MishaEgorovCA commented 1 year ago

Has been happening a lot recently running a 1.20 and 1.20.1 server (about once a day). Here are attached logs leading up to it and crash report if it helps.

2023-06-21-1.log crash-2023-06-21_16.17.57-server.txt

Additionally the server freezes on "[Textile Backup] Starting backup" instead of shutting down after the error, forcing me to force stop it manually thus it is where the log ends. This also prevents my auto restart on crash script to not take affect since its stuck on Stating backup after throwing an error. Pause is caused by the crash handler not you mb

MishaEgorovCA commented 1 year ago

New crash error on backup this time, don't know if it is related: crash-2023-06-23_12.49.08-server.txt

1971844335 commented 1 year ago

新建文本文档 (2).txt 备份报错

tomozbot commented 1 year ago

From what I can tell the issues that @me100000000000 is experiencing is not an IndexOutOfBoundsException as @Szum123321 describes. Regardless I am having the same crashing issues at @me100000000000. Seems to occur rarely just after the backup starting message is sent.
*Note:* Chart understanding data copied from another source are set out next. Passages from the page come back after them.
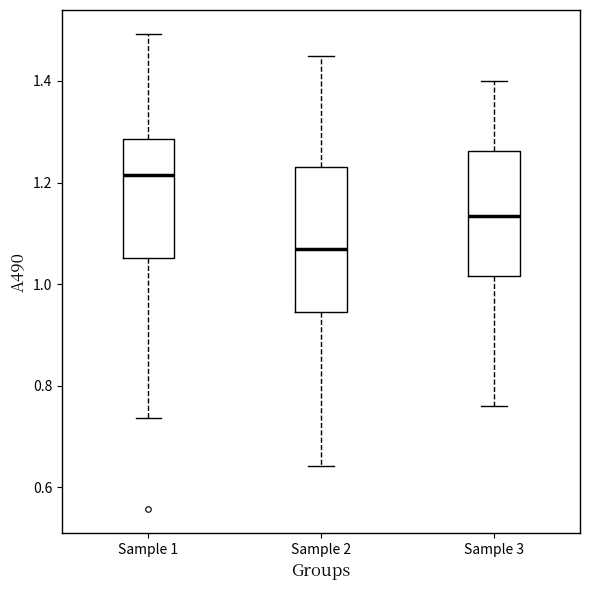

Where is the lower edge of the box for Sample 2 on the y-axis? The values are not printed on the chart, so give them approximately, as read against the axis.

0.94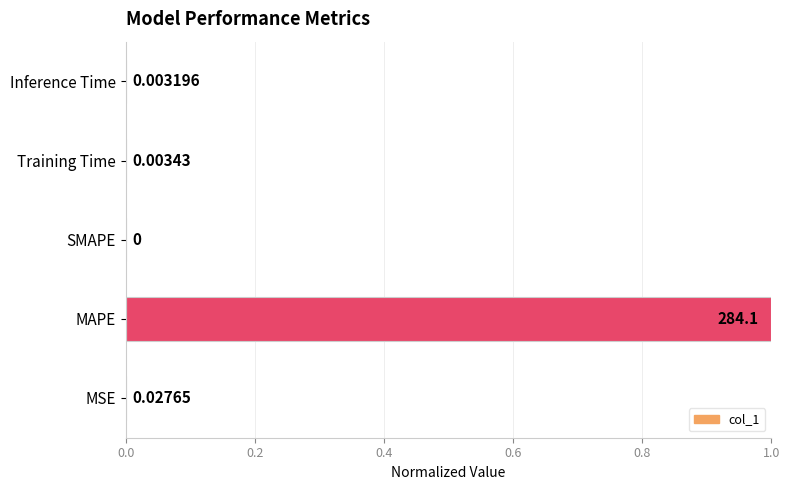

At which category does the chart reach its peak across all series?

MAPE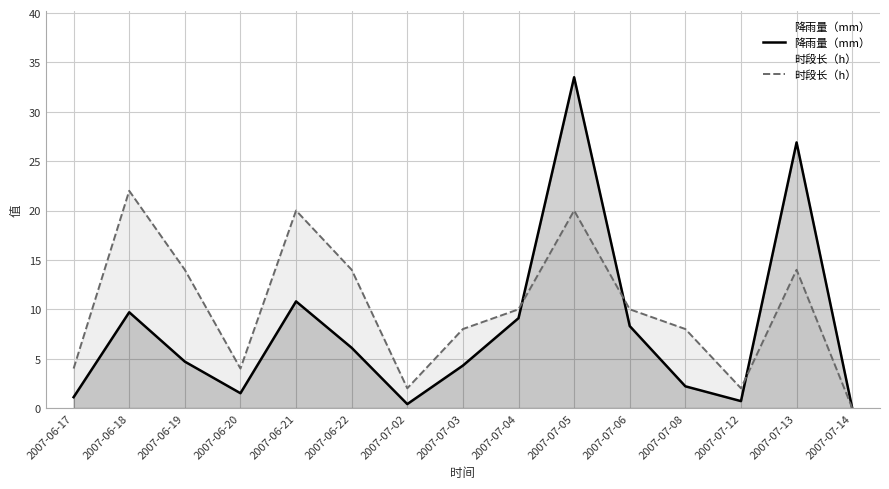

What is the maximum value shown in the chart?

33.5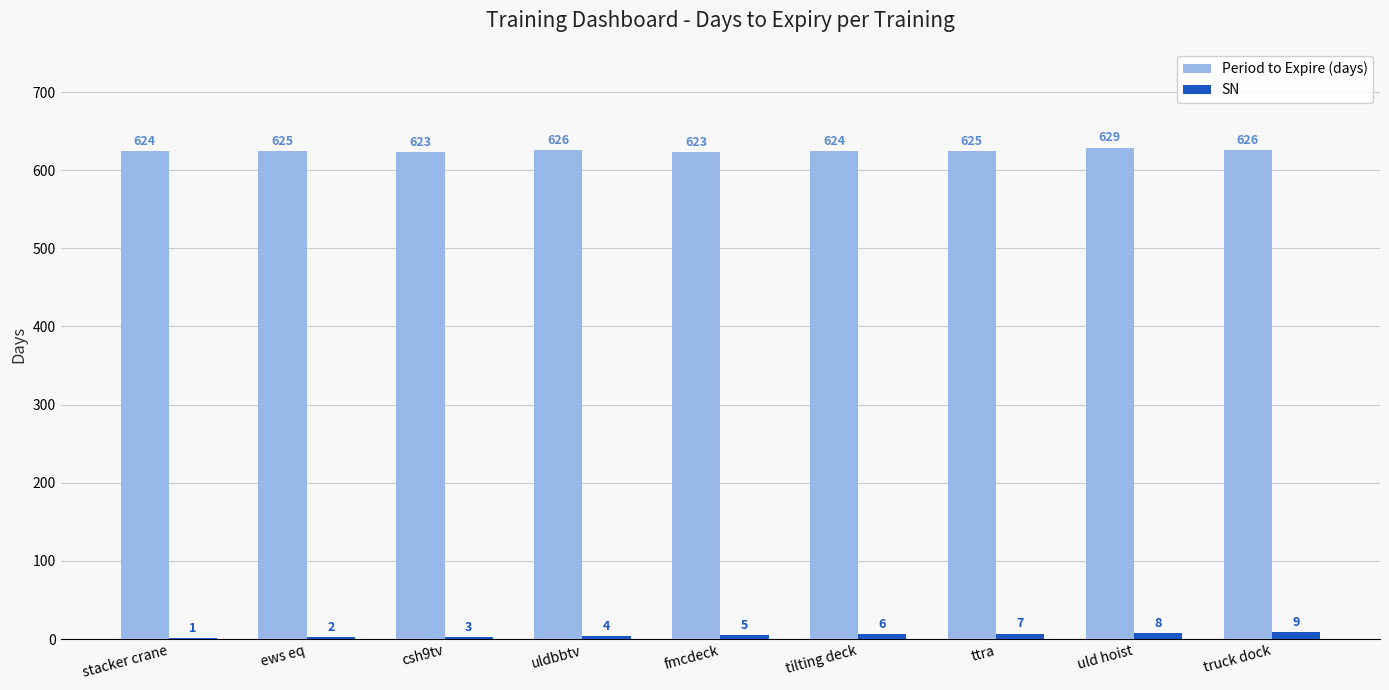

Reading right to left, list all the values displayed in this chart.

Period to Expire (days): truck dock=626	uld hoist=629	ttra=625	tilting deck=624	fmcdeck=623	uldbbtv=626	csh9tv=623	ews eq=625	stacker crane=624
SN: truck dock=9	uld hoist=8	ttra=7	tilting deck=6	fmcdeck=5	uldbbtv=4	csh9tv=3	ews eq=2	stacker crane=1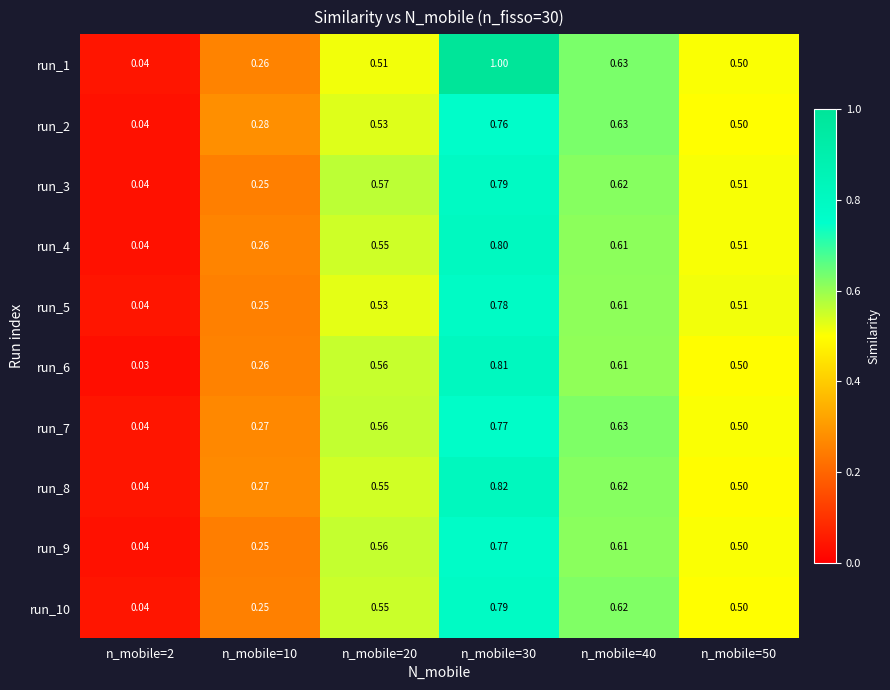

List the series in order of their peak value, highest first.

run_1, run_8, run_6, run_4, run_3, run_10, run_5, run_9, run_7, run_2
Anmegum commented 1 year ago

I get the same error but only when Very Many Players (VMP) is running as well. I deactivated VMP after the last crash, never had an issue since then. I already reported this to VMP as well. crash-2023-06-19_23.29.51-server.txt

tomozbot commented 1 year ago

Not using VMP personally. Perhaps its a conflict with a shared dependency?

Anmegum commented 1 year ago

I get the same error but only when Very Many Players (VMP) is running as well. I deactivated VMP after the last crash, never had an issue since then. I already reported this to VMP as well. crash-2023-06-19_23.29.51-server.txt

Server crashed again after 11 days, This time without VMP active and just after Textile Backup started saving the world. crash-2023-06-30_19.17.50-server.txt

nmsl66687 commented 1 year ago

crash-2023-07-09_10.09.31-server.txt

borisshoes commented 1 year ago

Just to bump this issue again, it looks like the cause was found in #136. Calling the server save-all on the main thread before creating the compression threads should fix the issue?

Szum123321 commented 1 year ago

Yeah that was probably a dumb move on my side. My hope was to prevent #81. The change will now be reverted in 3.1.1.

MichailiK commented 1 year ago

Watchdog timeouts are still fairly easy to prevent. Disable auto-saving & save the worlds on the server thread, then perform the backup off-thread, then enable auto-saving again. I've done that in a somewhat hacky and maybe slightly flawed way by shuffling a few lines of code around, to ensure we're not using using any of Minecraft's functions or properties outside the server thread.

I've opted not to open a PR for this because, as far as I can tell, making a proper fix requires some light restructuring which can be done in many ways.

Szum123321 commented 1 year ago

That is exactly what i've had done before.

My decsiion was motivated by following reason. We should execute saveAll just before we actually begin the compression process to end up with the most up to date state. Futhermore during compression no changes can be written to the haddrive as that would corrupt the ongoing backup. Thats why i decided to move saveAll call in the first place.

Now i believe i have a better solution. https://github.com/Szum123321/textile_backup/blob/81_125_test/src/main/java/net/szum123321/textile_backup/core/create/ExecutableBackup.java

MichailiK commented 1 year ago

server.submitAndJoin

Oh wow, did not know that this exists 😅 That makes things much simpler

Szum123321 commented 1 year ago

fixed in 3.1.2